● WORK TASK
Using the line that contains "focal_35mm: 35" as the first line and the last line of the data as the final one, give every line in that range again exactly.

● TASK INPUT
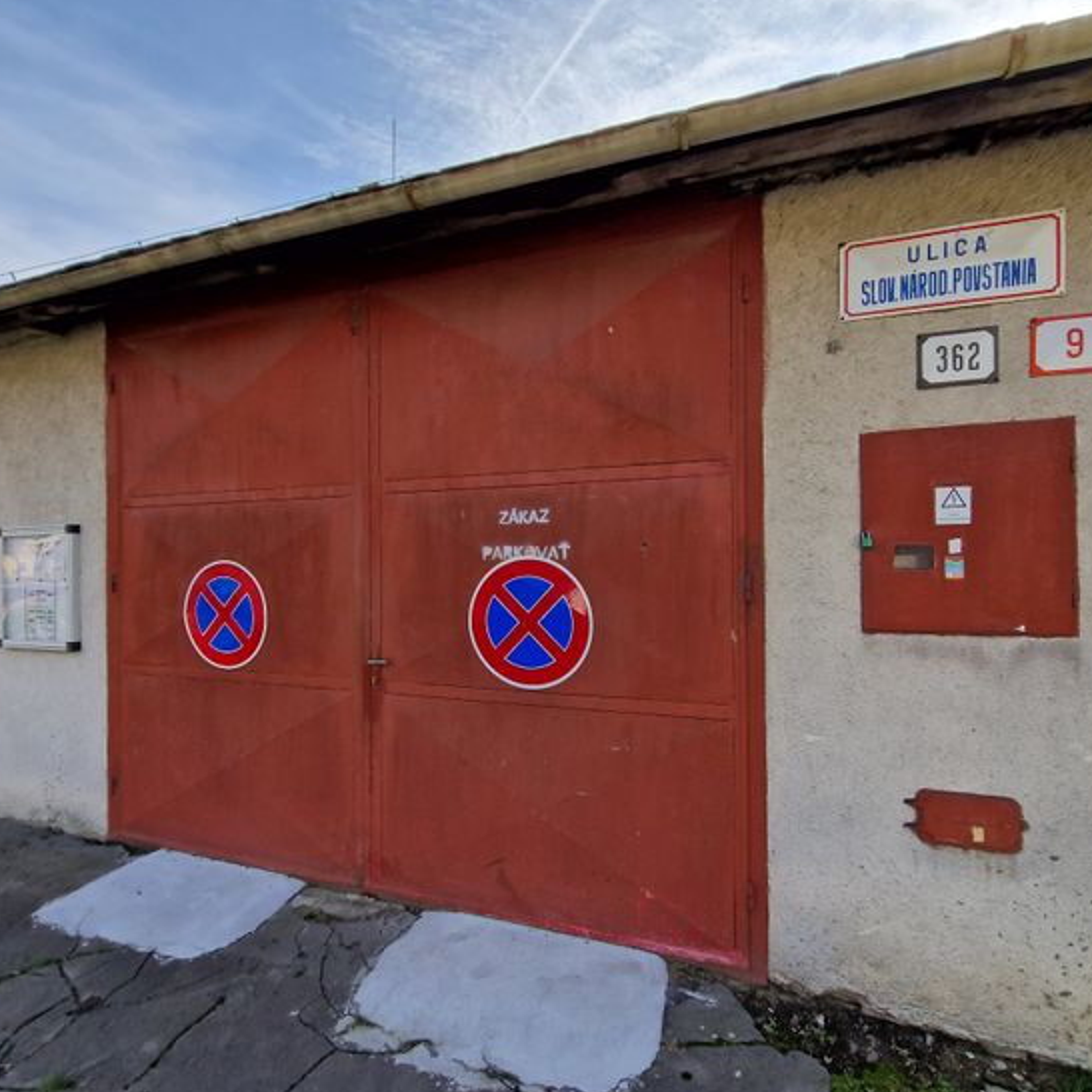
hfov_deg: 87.4
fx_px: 571
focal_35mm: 16
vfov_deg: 87.4
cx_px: 536
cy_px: 556
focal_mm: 2.2
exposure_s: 1/1028
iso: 50
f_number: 2.2
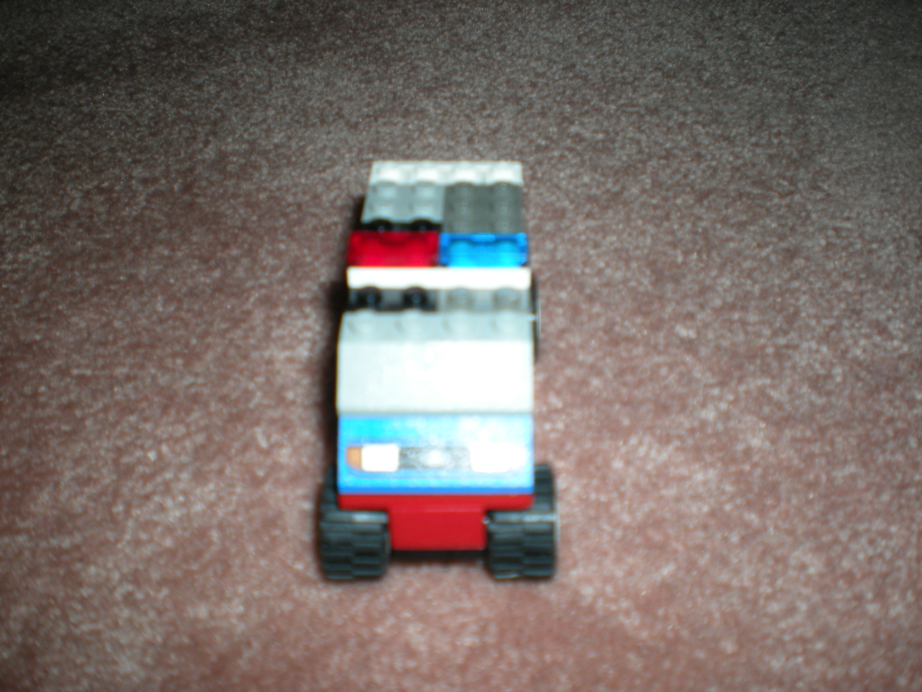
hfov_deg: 49.0
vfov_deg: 37.7
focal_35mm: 38
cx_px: 461
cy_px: 346
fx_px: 1012
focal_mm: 6.3
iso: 64
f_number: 3.1
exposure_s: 1/60
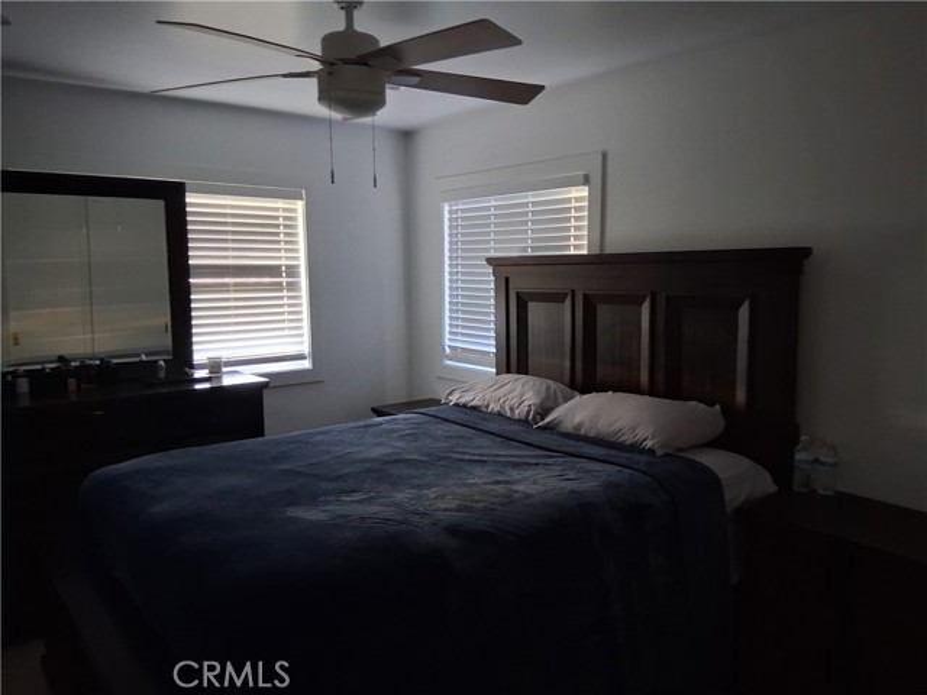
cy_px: 348
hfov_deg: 67.3
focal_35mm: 26
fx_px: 696
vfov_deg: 53.1
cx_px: 464
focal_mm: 3.98
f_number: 1.8
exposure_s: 1/25
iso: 800
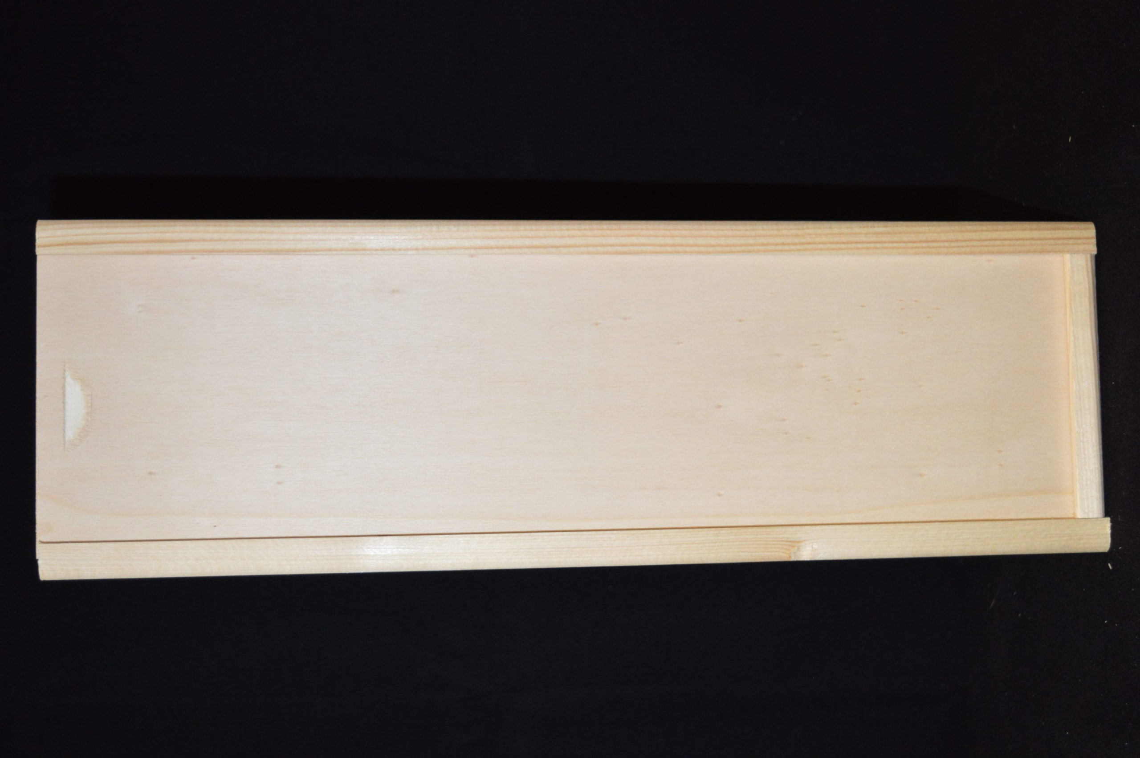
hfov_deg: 42.4
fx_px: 1471
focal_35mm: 46
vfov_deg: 28.9
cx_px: 570
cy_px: 379
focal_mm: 31
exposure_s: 1/60
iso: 1400
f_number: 4.2
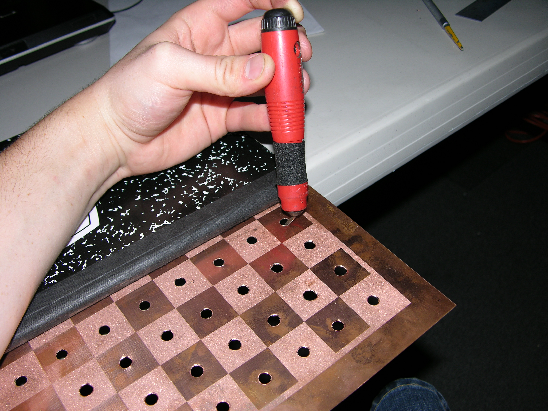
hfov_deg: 52.6
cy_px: 206
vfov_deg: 40.7
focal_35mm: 35
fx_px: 554
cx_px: 274
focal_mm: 8.9
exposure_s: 1/60.1
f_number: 2.8
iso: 50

● EXPECTED OUTPUT
focal_35mm: 35
fx_px: 554
cx_px: 274
focal_mm: 8.9
exposure_s: 1/60.1
f_number: 2.8
iso: 50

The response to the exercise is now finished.